MacOS X Just Works - After Tricking It
posted Friday Oct 19, 2012 by Scott Ertz
On Wednesday of this week, Apple pushed out an "update" to Lion and Mountain Lion, removing Java support from all browsers installed on the computer. It also uninstalls the Java preferences application, as it is not needed to set preferences for a framework that is not installed. This leaves the computer completely unable to interact with any Java-based software on the Internet in its current state. When getting to Java software, the user will be presented with a placeholder, similar to a new computer that does not yet have Flash installed, that informs the user that there is a plug-in missing. To use that website, the user will have to re-install Java.
Yes, Apple is not preventing you from using Java on the computer, they are just making it a more difficult process. This is part of Apple's war on the Internet, which started with Mobile Flash being absent from the iPhone, iPod Touch and iPad. Unlike Apple's dislike of Adobe, which they are almost single-handedly responsible for being successful, this move has less to do with hurting a former lover and more to do with appearing to not be responsible for MacOS X's security issues.

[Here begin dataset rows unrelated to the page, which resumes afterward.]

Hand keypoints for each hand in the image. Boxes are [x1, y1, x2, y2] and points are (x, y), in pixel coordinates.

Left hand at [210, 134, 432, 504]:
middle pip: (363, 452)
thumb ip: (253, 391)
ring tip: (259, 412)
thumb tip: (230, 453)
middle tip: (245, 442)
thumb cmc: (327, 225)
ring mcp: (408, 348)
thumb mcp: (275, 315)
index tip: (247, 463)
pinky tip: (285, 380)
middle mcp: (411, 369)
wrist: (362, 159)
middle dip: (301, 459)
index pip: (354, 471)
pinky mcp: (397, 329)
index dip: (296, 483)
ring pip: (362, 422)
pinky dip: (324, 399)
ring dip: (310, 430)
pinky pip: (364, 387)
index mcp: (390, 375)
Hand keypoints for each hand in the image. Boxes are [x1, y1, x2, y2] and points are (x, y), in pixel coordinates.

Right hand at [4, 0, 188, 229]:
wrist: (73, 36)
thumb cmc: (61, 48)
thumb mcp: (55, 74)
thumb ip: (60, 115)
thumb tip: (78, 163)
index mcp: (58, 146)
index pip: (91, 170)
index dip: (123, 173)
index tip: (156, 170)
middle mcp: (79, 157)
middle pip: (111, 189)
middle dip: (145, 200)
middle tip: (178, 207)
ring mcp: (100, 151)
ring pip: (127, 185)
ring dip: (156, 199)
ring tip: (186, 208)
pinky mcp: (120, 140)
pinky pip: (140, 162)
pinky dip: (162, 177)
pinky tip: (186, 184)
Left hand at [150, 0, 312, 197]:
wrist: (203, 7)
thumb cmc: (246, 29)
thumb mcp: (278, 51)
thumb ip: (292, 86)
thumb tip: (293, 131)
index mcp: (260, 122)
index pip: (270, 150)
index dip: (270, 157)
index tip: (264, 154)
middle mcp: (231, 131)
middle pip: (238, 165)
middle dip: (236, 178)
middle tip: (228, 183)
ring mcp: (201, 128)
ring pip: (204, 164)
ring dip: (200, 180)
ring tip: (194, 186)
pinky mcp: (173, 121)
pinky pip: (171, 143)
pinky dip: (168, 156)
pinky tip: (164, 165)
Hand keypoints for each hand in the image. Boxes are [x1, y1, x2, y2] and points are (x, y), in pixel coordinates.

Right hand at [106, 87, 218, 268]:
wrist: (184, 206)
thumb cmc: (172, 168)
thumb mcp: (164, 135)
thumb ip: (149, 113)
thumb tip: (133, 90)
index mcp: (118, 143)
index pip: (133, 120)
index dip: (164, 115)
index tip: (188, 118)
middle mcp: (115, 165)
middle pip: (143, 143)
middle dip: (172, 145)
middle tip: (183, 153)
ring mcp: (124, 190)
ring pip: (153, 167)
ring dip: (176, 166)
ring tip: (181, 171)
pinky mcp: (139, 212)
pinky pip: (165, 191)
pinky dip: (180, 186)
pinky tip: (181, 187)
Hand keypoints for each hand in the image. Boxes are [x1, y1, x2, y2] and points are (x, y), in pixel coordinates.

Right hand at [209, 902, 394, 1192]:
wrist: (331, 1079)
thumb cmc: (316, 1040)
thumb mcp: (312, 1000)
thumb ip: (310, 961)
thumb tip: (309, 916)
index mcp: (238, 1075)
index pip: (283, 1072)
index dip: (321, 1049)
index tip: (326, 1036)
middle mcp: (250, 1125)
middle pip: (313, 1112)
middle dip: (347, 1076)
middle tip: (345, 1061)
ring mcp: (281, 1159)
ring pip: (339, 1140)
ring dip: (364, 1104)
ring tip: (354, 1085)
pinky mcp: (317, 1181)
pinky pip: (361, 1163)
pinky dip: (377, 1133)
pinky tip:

Earlier in the year, Apple had a lot of problems with security issues, provided almost entirely by Oracles Java framework. In fact, Java is known within the software industry as a disaster when it comes to security. It is one of the easiest ways for an outside system to access your computer and take over its operations. Oracle had to rush out a patch to the Apple version of the framework after it was learned that there was a MASSIVE security hole, and Apple did the same, patching holes in the OS that were exposed through Java.
I believe that Apple believes that, without Java pre-installed on the operating system, that people will not blame Apple for future holes in software that they are forced to download and install themselves. My guess is they will also be able to get away with not patching holes as quickly if users are led to believe it is their own fault their computer was hijacked. This does bring to light more evidence that Apple's computers are not the Fort Knox that owners are led to believe. Until now Apples were only safe because there were only 8 of them in the wild and no one was going to spend their time writing any code for them, let alone malicious. As more people purchase the computers for their perceived security, they become bigger security risks. Classic catch 22, eh?